Dataset entries:
:::::

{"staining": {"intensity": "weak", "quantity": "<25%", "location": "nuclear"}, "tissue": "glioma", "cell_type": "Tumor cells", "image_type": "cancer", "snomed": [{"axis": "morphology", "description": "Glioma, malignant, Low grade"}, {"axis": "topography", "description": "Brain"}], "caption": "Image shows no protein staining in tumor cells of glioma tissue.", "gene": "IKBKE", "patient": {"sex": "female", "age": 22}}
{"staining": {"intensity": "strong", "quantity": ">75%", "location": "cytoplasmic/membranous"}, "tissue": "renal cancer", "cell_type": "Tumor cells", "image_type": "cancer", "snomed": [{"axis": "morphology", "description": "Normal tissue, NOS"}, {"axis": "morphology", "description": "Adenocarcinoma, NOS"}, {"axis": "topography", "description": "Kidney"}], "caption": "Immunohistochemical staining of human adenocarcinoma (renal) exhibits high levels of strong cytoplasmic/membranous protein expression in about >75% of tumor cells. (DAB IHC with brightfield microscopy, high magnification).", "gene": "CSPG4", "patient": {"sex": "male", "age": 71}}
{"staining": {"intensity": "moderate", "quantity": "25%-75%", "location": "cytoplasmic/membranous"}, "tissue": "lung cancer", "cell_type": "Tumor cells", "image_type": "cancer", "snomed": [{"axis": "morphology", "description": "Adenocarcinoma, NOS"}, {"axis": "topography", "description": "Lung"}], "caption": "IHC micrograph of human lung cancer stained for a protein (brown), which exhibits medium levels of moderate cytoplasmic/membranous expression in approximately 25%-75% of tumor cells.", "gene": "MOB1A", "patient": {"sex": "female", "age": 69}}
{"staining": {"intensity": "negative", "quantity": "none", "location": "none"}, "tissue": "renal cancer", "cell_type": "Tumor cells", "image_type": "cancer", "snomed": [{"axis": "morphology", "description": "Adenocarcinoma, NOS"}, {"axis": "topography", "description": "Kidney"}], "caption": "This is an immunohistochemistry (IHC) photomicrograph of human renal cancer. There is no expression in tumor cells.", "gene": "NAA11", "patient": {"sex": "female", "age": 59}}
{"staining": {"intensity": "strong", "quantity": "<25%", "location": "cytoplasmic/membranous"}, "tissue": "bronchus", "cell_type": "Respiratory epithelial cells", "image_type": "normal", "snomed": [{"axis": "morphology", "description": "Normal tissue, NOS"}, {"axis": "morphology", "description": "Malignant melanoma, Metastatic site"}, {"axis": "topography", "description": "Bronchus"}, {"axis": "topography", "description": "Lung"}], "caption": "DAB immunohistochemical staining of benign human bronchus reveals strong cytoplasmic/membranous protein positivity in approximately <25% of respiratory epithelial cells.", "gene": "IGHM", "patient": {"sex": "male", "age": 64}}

:::::

What is needed:
Line by line, retype the data exactly as written.

Completed exercise:
{"staining": {"intensity": "weak", "quantity": "<25%", "location": "nuclear"}, "tissue": "glioma", "cell_type": "Tumor cells", "image_type": "cancer", "snomed": [{"axis": "morphology", "description": "Glioma, malignant, Low grade"}, {"axis": "topography", "description": "Brain"}], "caption": "Image shows no protein staining in tumor cells of glioma tissue.", "gene": "IKBKE", "patient": {"sex": "female", "age": 22}}
{"staining": {"intensity": "strong", "quantity": ">75%", "location": "cytoplasmic/membranous"}, "tissue": "renal cancer", "cell_type": "Tumor cells", "image_type": "cancer", "snomed": [{"axis": "morphology", "description": "Normal tissue, NOS"}, {"axis": "morphology", "description": "Adenocarcinoma, NOS"}, {"axis": "topography", "description": "Kidney"}], "caption": "Immunohistochemical staining of human adenocarcinoma (renal) exhibits high levels of strong cytoplasmic/membranous protein expression in about >75% of tumor cells. (DAB IHC with brightfield microscopy, high magnification).", "gene": "CSPG4", "patient": {"sex": "male", "age": 71}}
{"staining": {"intensity": "moderate", "quantity": "25%-75%", "location": "cytoplasmic/membranous"}, "tissue": "lung cancer", "cell_type": "Tumor cells", "image_type": "cancer", "snomed": [{"axis": "morphology", "description": "Adenocarcinoma, NOS"}, {"axis": "topography", "description": "Lung"}], "caption": "IHC micrograph of human lung cancer stained for a protein (brown), which exhibits medium levels of moderate cytoplasmic/membranous expression in approximately 25%-75% of tumor cells.", "gene": "MOB1A", "patient": {"sex": "female", "age": 69}}
{"staining": {"intensity": "negative", "quantity": "none", "location": "none"}, "tissue": "renal cancer", "cell_type": "Tumor cells", "image_type": "cancer", "snomed": [{"axis": "morphology", "description": "Adenocarcinoma, NOS"}, {"axis": "topography", "description": "Kidney"}], "caption": "This is an immunohistochemistry (IHC) photomicrograph of human renal cancer. There is no expression in tumor cells.", "gene": "NAA11", "patient": {"sex": "female", "age": 59}}
{"staining": {"intensity": "strong", "quantity": "<25%", "location": "cytoplasmic/membranous"}, "tissue": "bronchus", "cell_type": "Respiratory epithelial cells", "image_type": "normal", "snomed": [{"axis": "morphology", "description": "Normal tissue, NOS"}, {"axis": "morphology", "description": "Malignant melanoma, Metastatic site"}, {"axis": "topography", "description": "Bronchus"}, {"axis": "topography", "description": "Lung"}], "caption": "DAB immunohistochemical staining of benign human bronchus reveals strong cytoplasmic/membranous protein positivity in approximately <25% of respiratory epithelial cells.", "gene": "IGHM", "patient": {"sex": "male", "age": 64}}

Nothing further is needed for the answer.